Ah Mr Pat. Halcyon days indeed! I remember the feeling when we arrived at the offiec that morning and there was police tape everywhere. Neither of us wanted to believe the box had been stolen but there was the hole in the window, and there was the hole on the bench. You’d think we might have learnt from the experience but I’ll wager that you’ve had more than one or two all-nighters since then…I know I have. More interesting that nearly 8 years later, smart cards are no more widely used for e.g. boarding passes, digital wallets etc. than they were then. Which just goes to show, it’s not technical evolution that we need so much as political will. Plus ca change… D

Robin Wilton

Aaah, happy days.

Greetings, Mr. Durbs… you’re right, smart cards have remained stubbonrly on the margins, though I detect two small but significant changes.

First, mobile operators and handset mfrs appear finally to be acknowledging that a SIM is a smart card with the card cut away…
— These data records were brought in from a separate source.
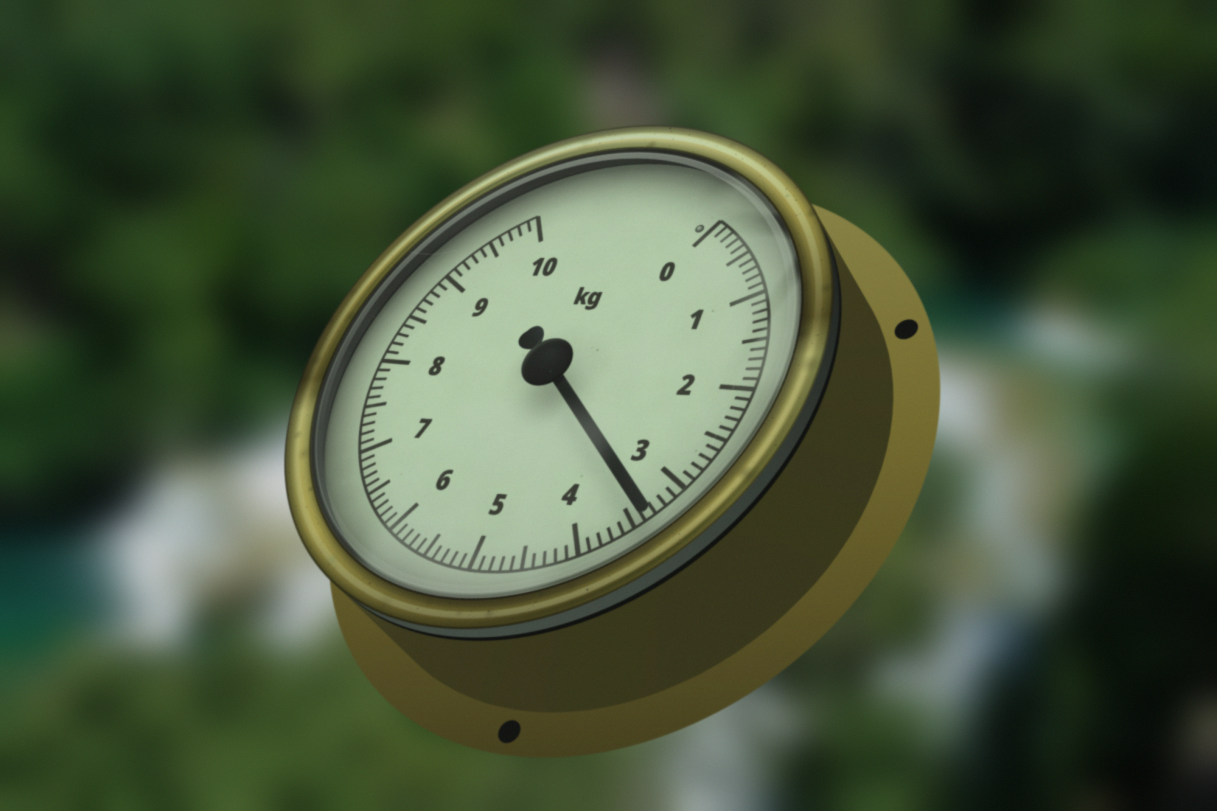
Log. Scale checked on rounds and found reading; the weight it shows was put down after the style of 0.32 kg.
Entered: 3.35 kg
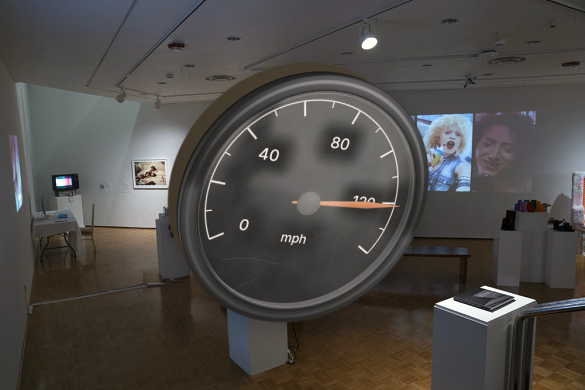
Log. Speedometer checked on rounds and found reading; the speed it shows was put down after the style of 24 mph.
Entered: 120 mph
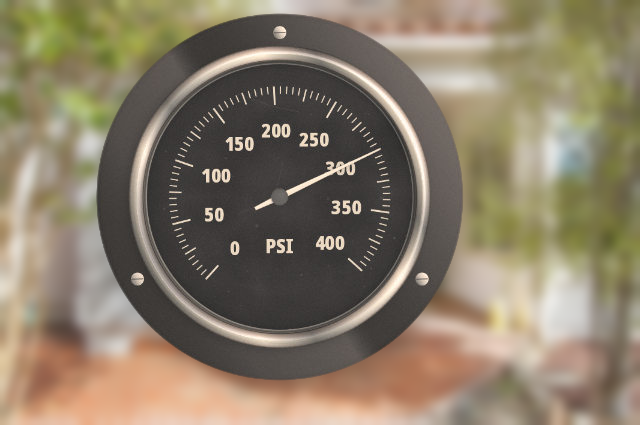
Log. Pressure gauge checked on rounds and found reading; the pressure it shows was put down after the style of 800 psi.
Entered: 300 psi
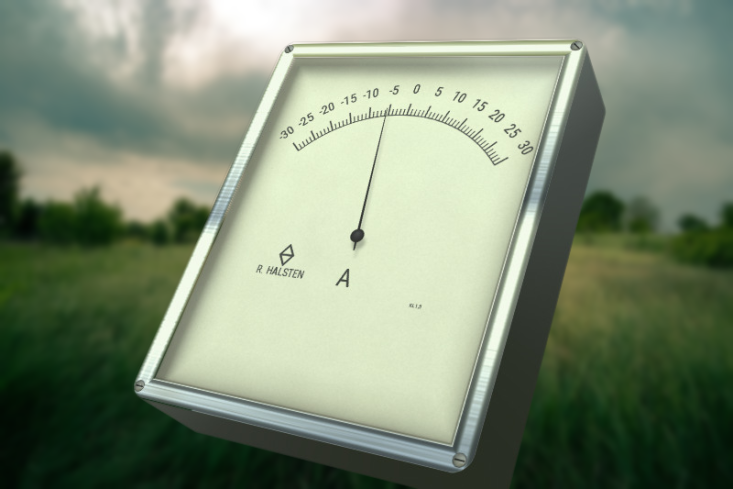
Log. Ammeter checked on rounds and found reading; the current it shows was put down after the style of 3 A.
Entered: -5 A
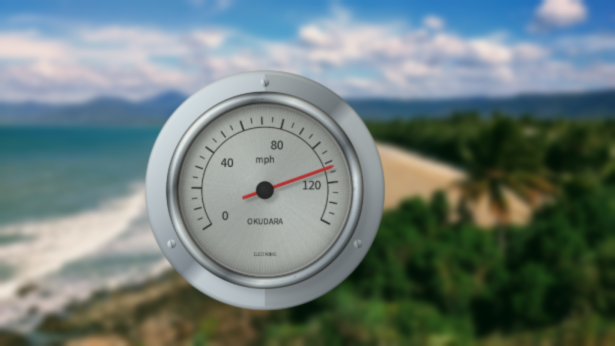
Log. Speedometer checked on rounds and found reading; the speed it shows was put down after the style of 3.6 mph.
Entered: 112.5 mph
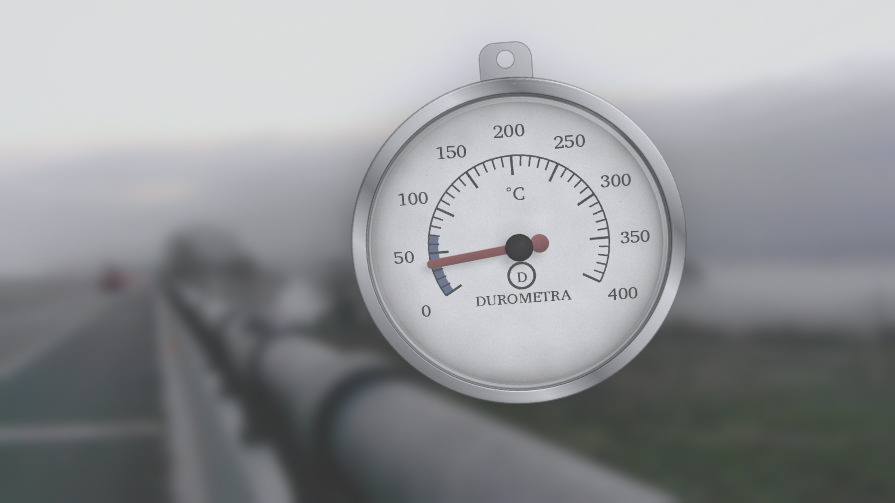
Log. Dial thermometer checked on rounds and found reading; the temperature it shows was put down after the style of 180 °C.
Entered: 40 °C
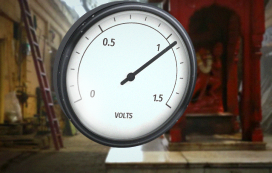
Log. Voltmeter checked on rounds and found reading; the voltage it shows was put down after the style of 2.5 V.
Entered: 1.05 V
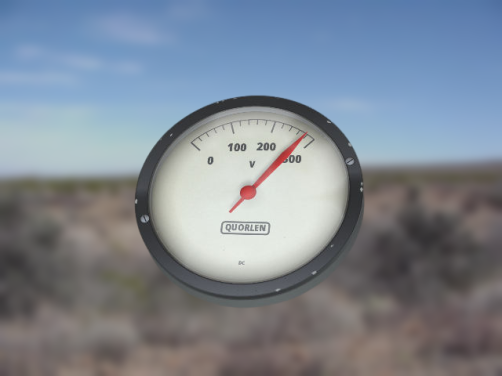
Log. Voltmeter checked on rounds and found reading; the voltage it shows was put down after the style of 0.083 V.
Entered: 280 V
Second, implementers are realising that, from a usability point of view, it’s important to have something much more visible to the user than a set of gold chip terminals…

Dave Turvey

You must realise that the mistake wasn't caused by lack of sleep - it was the fact that someone had committed the henious crime of using a spoon to stir their coffee and then to stir Pats tea - this was the real cause of the moments lost concentration.

My personal recollection is really the smell of the conference room and the pile of empy pizza boxes when the demo 'left the building'

Finally on the smartcard business, UK Gov has just let slip that there will be a wireless transmitter in the personal identity card - I see a whole new industry taking off on the back of that one!